(Saved data entries)
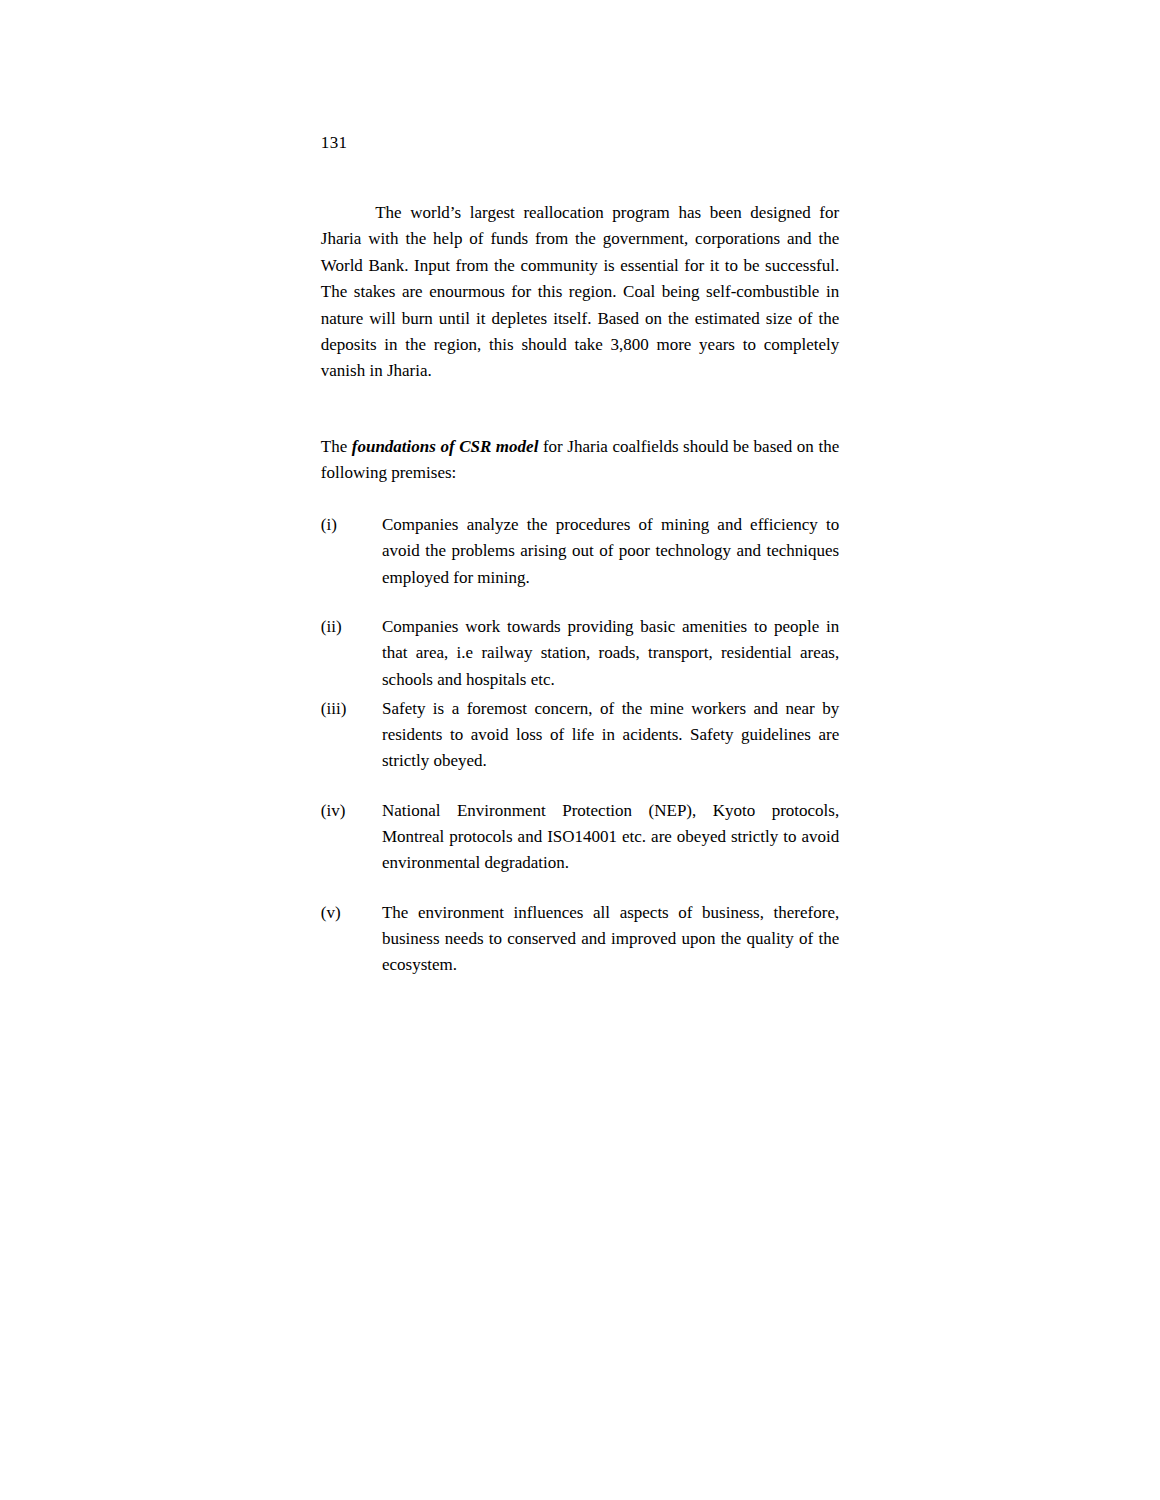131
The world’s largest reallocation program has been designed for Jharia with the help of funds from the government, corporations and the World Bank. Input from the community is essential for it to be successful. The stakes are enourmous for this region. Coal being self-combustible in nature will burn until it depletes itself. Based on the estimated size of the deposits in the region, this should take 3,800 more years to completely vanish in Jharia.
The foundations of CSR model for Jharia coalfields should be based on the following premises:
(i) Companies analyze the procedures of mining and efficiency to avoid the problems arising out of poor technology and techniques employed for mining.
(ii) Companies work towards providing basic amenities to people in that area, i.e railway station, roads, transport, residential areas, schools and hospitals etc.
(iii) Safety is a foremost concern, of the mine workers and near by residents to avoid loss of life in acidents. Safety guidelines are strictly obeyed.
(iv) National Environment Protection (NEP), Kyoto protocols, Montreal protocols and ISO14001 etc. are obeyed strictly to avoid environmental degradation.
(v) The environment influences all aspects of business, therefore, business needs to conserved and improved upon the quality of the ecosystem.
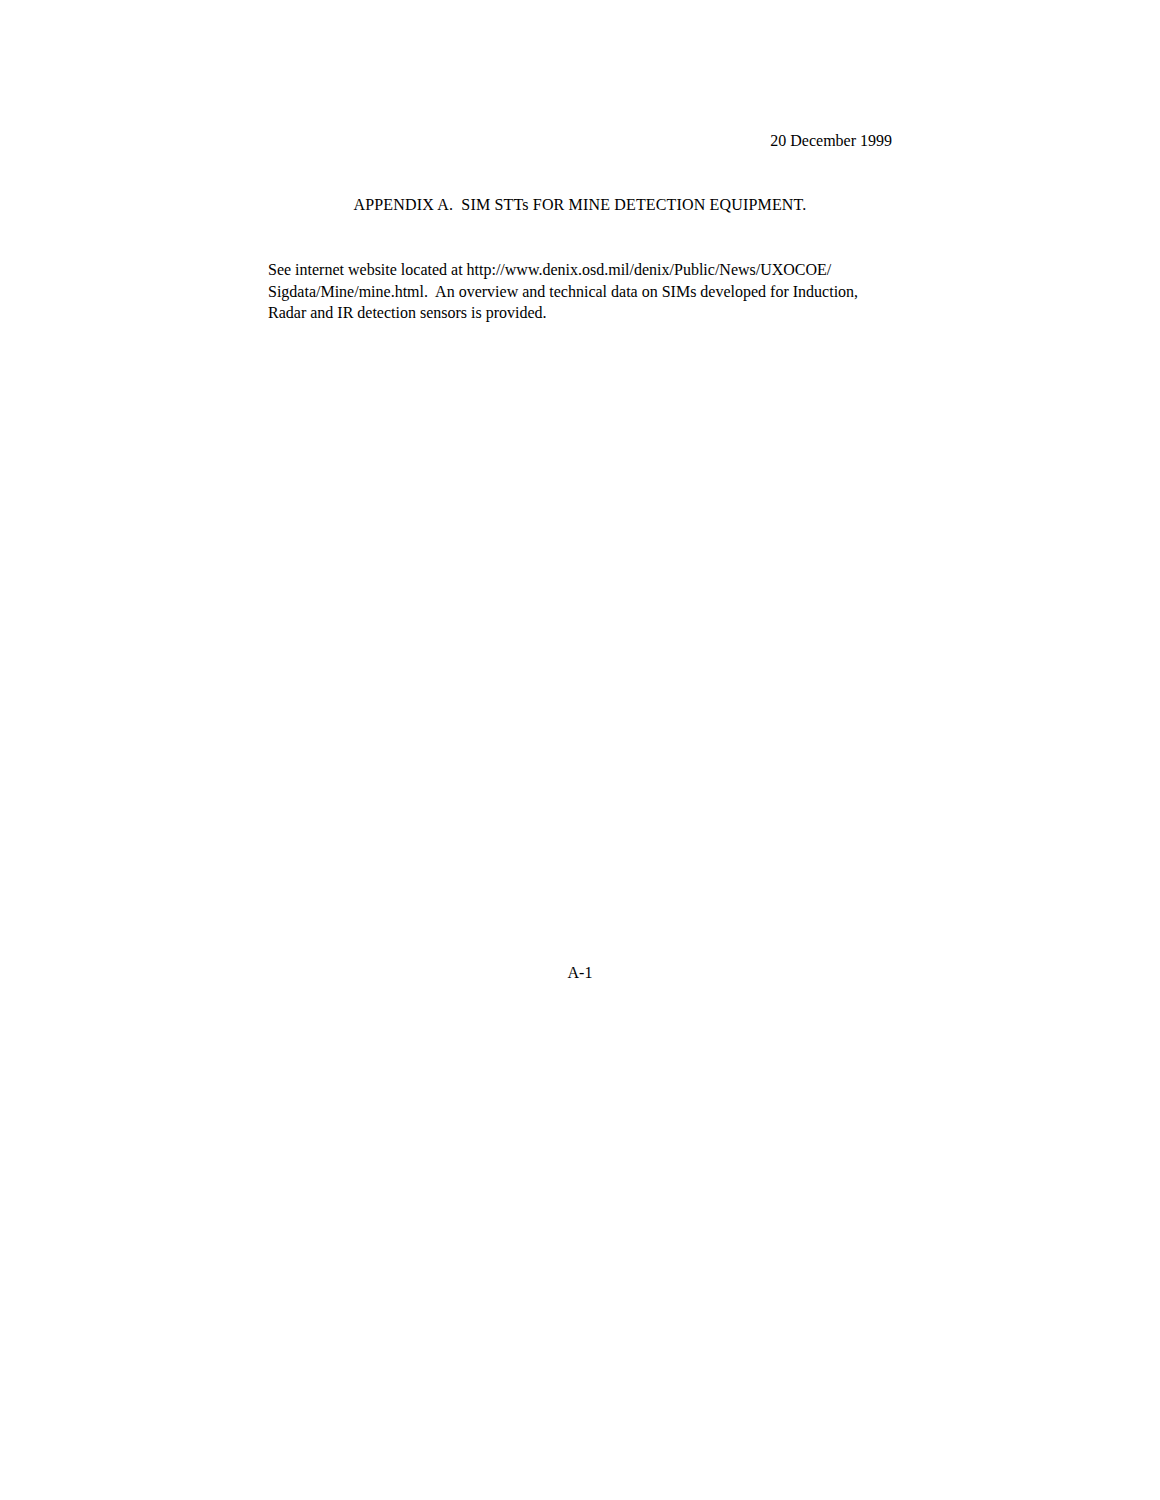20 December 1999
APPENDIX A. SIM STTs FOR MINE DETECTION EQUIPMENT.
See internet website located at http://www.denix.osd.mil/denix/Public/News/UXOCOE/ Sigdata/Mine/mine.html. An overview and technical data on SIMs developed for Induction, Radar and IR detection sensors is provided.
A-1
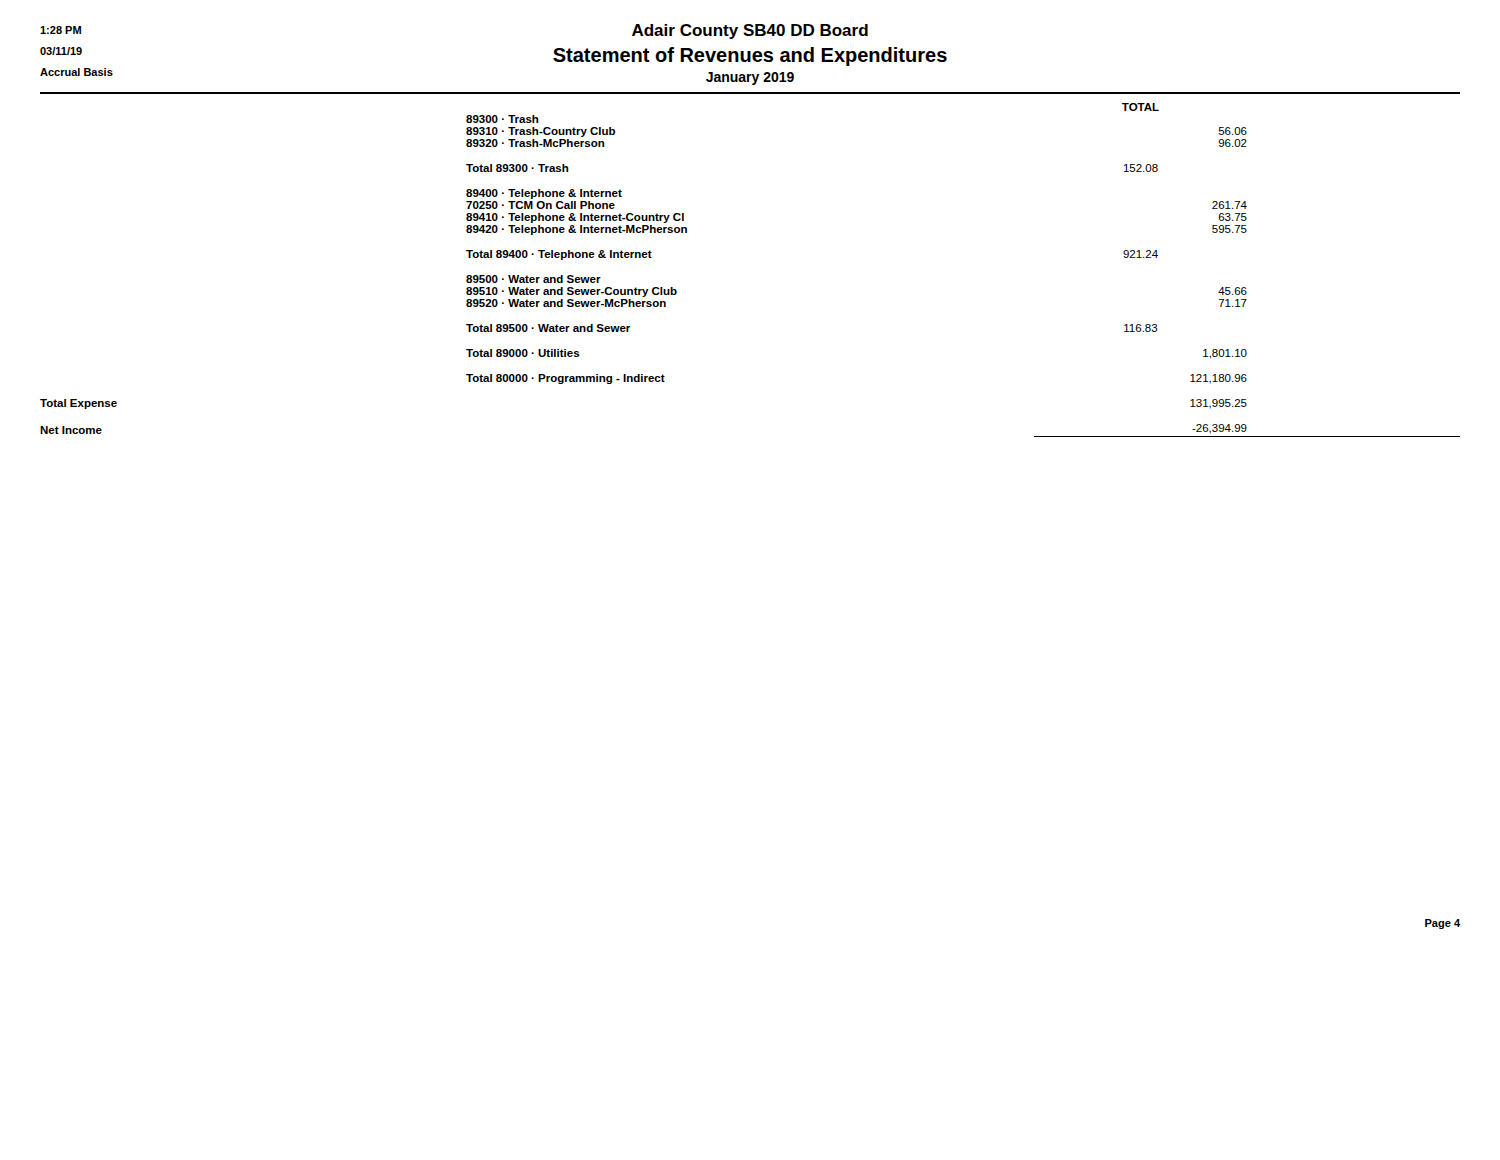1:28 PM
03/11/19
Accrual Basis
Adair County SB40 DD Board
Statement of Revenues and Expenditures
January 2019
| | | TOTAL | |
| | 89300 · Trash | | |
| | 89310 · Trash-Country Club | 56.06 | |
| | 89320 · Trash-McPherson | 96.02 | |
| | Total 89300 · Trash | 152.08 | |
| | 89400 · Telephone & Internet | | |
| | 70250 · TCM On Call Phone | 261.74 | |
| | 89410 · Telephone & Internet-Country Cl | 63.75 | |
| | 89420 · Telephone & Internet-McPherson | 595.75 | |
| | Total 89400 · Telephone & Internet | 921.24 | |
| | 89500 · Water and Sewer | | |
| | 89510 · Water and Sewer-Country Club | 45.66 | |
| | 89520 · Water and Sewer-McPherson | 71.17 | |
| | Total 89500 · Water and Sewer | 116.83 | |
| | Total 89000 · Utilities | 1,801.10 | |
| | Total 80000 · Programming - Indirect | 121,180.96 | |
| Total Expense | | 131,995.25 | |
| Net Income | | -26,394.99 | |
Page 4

• _Work to be completed_
Each line above, from the one that contains "131,995.25 | |" to the last line of the records, should be repeated exactly. Leave out all others.

• _Task response_
| Total Expense | | 131,995.25 | |
| Net Income | | -26,394.99 | |
Page 4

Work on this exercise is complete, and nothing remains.